Regarding the correlations we observed between axial SpA and LMR, we further discussed the diagnostic value of LMR in axial SpA prognosis. ROC curve analysis showed that LMR had a high diagnostic value for axial SpA second only to ESR and CRP. The combined diagnostic AUC of LMR, ESR and CRP for axial SpA was 0.975 with a sensitivity and specificity of 94.9% and 97.4%, respectively. Based on X-ray staging, axial SpA patients were divided into the non-radiographic axial SpA and radiographic axial SpA groups. WBC and NLR levels were higher in the radiographic axial SpA groups, whereas LMR levels were lower. Based on these observations, it can be inferred that LMR is associated with the X-ray stage of sacroiliitis in axial SpA patients.

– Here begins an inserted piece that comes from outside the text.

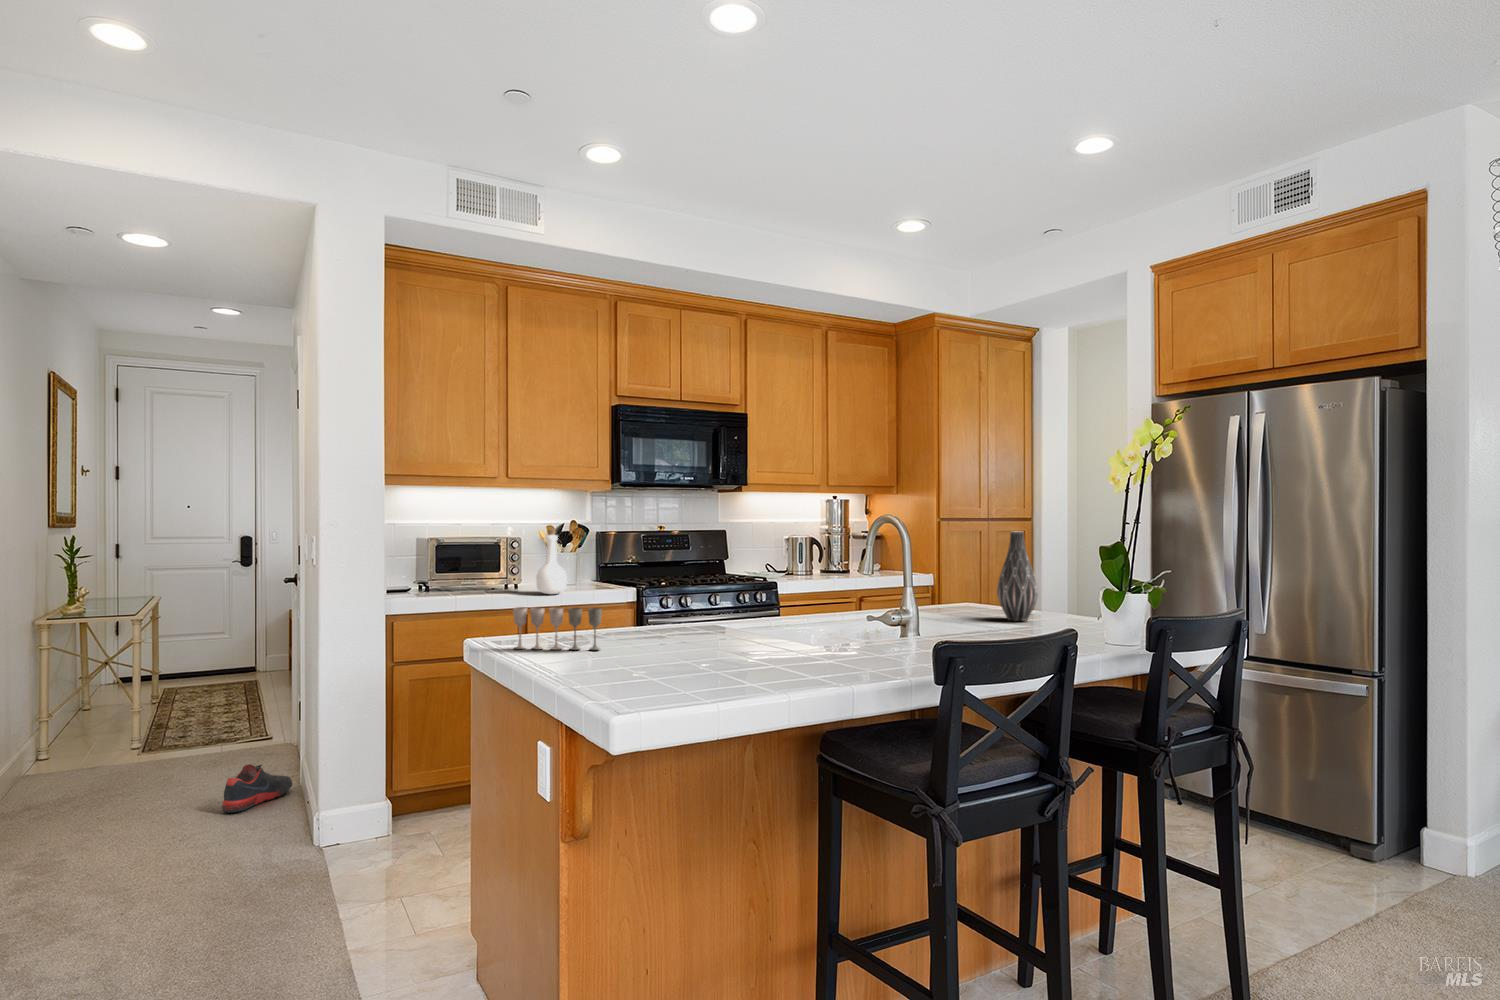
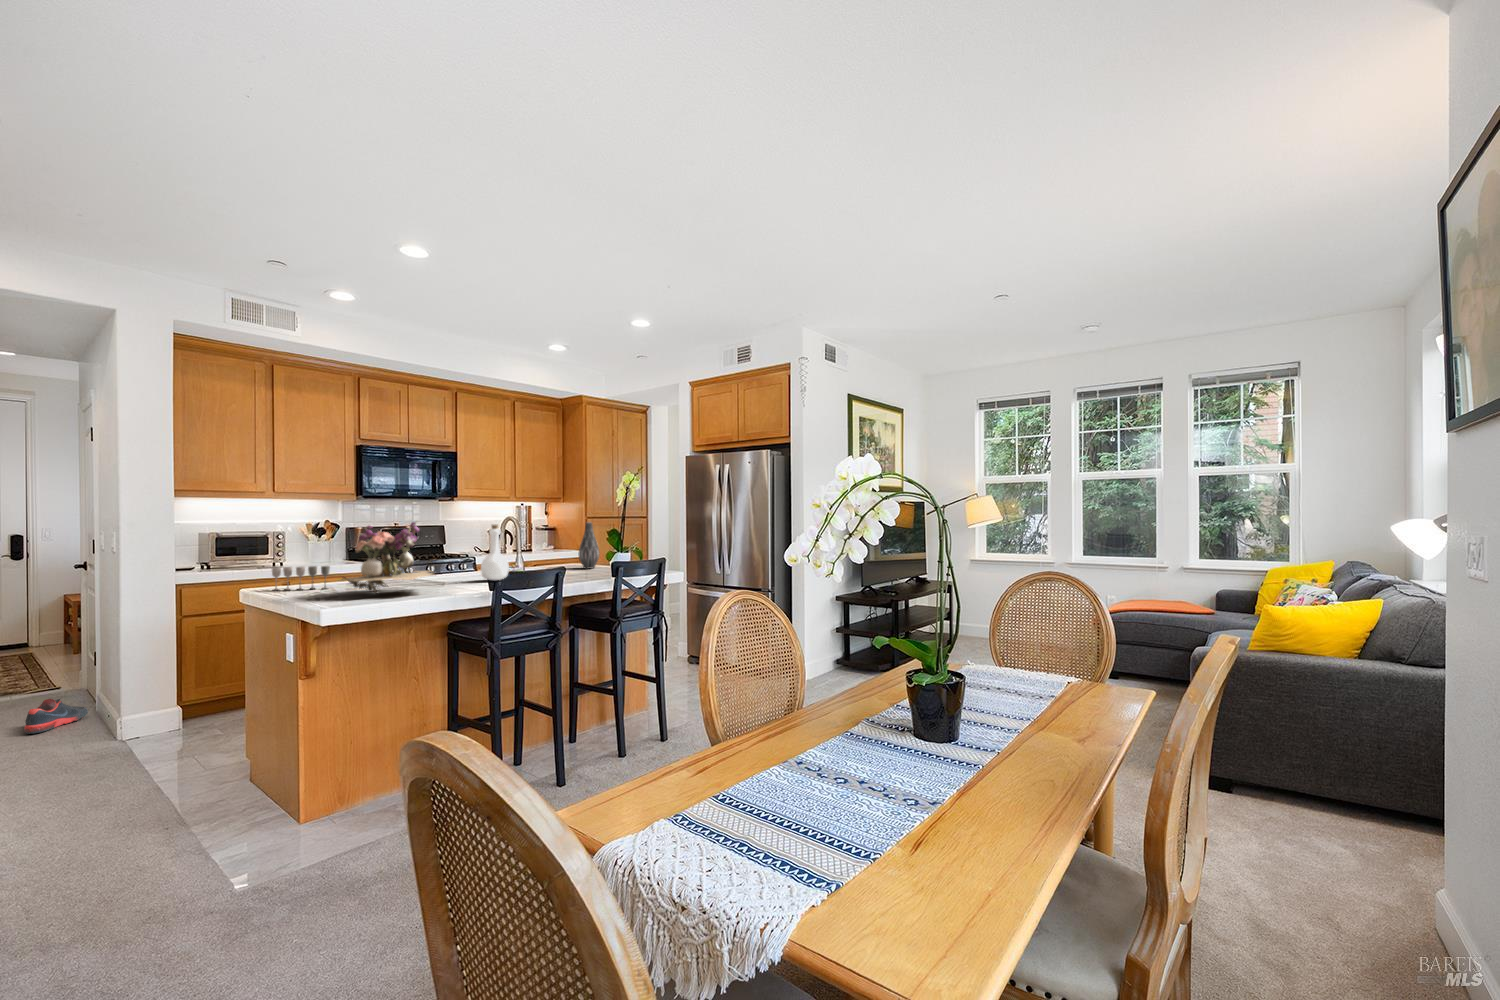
flower arrangement: none [627,526,798,673] -> present [341,522,435,593]
bottle: present [536,530,567,594] -> present [481,524,509,580]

The relationship between LMR and X-ray staging in axial SpA is rarely reported in previous publications. In our research, we classified axial SpA patients as stage I to IV according to X-ray imaging to discuss the associations between LMR and the severity of sacroiliitis. The value of LMR decreased as X-ray staging increased, indicating the role of LMR in determining axial SpA severity.
The main limitation of our study was it only assessed patients from a single center.. Therefore, multicenter prospective study is needed for further verification of our results. Secondly, we could not obtain scoring criteria related to axial SpA activity such as BASDAI and ASDAS activity indexes, given the lack of or incomplete clinical datas of axial SpA patients. Third, the sample size was relatively small given the low prevalence and we only included axial SpA patient treated by NSAIDs in the present study. Fourth, most of axial SpA patients included in the study exhibited a lower stage of activity and disease severity, and more sensitive imaging techniques are needed.